» **Input**
---+---
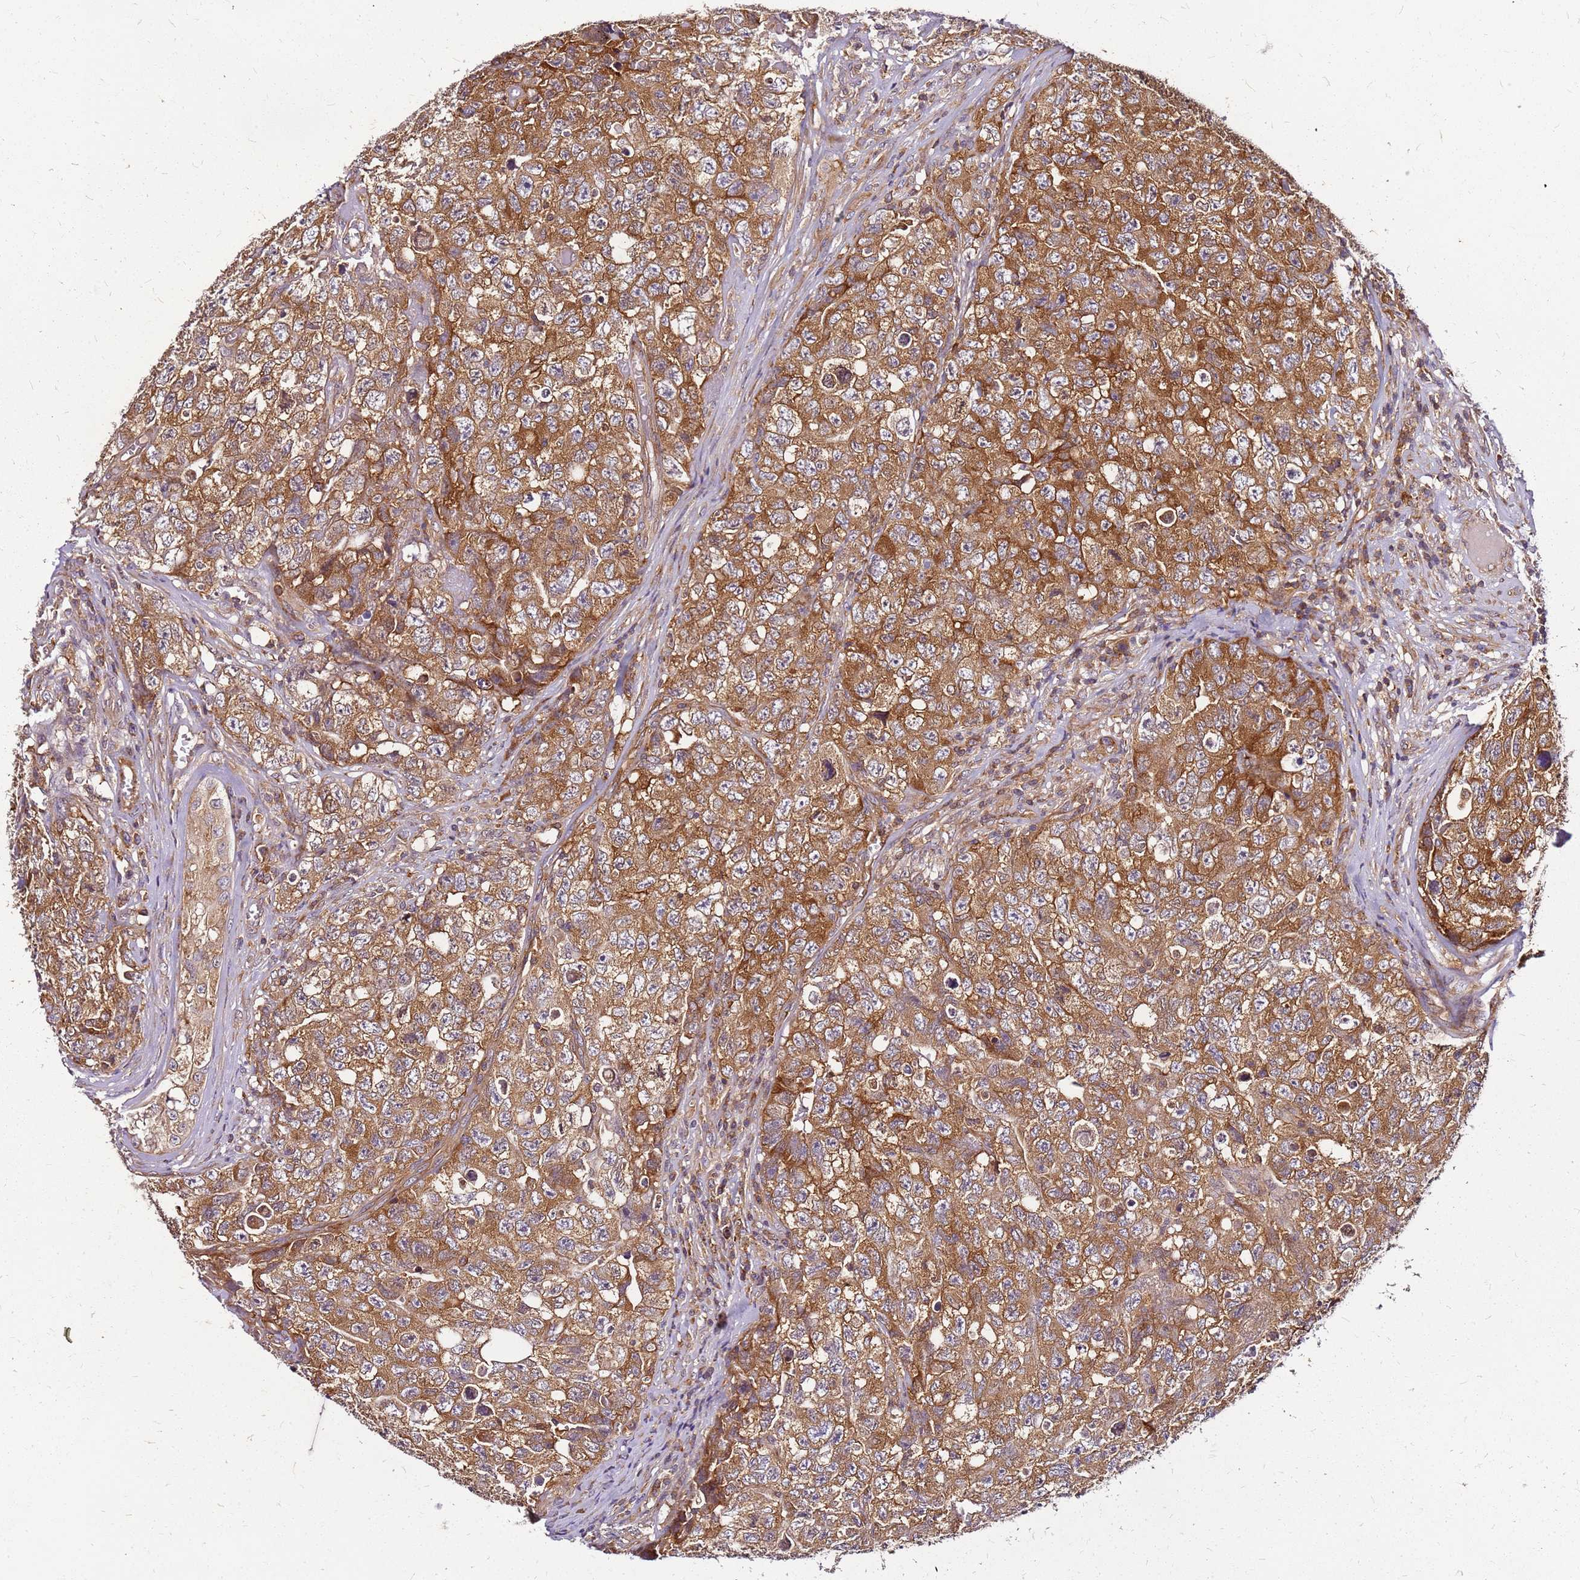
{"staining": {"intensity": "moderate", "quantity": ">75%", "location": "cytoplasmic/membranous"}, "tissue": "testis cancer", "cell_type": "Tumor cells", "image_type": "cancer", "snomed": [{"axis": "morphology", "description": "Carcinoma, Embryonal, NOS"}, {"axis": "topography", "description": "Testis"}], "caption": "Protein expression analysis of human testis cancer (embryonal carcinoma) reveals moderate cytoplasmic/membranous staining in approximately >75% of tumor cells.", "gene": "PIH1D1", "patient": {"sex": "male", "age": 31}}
---+---
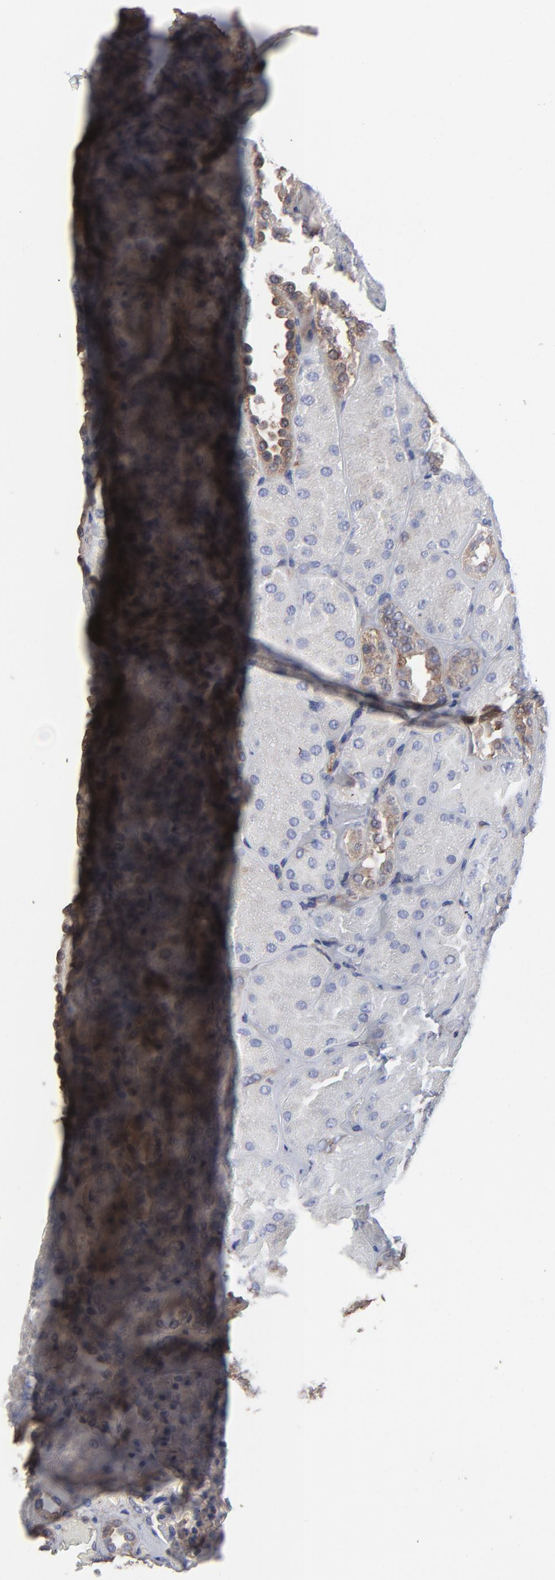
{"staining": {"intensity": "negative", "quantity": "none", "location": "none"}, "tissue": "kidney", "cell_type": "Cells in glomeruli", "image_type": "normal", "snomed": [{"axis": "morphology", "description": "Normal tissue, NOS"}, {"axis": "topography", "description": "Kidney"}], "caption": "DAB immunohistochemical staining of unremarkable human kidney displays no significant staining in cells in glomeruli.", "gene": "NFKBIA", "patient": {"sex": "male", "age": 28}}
---+---
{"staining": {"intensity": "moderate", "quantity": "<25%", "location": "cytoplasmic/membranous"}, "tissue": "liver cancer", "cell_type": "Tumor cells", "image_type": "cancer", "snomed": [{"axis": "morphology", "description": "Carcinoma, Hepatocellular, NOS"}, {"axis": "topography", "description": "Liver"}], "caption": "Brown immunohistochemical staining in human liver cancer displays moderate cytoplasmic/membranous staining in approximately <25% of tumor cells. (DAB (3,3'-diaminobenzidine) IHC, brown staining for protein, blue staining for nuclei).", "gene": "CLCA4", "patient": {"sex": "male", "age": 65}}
---+---
» **Instructions to follow**
Across the data above, how many lines contain the string "cancer"? Reply with the number and nothing else.

» **Response box**
2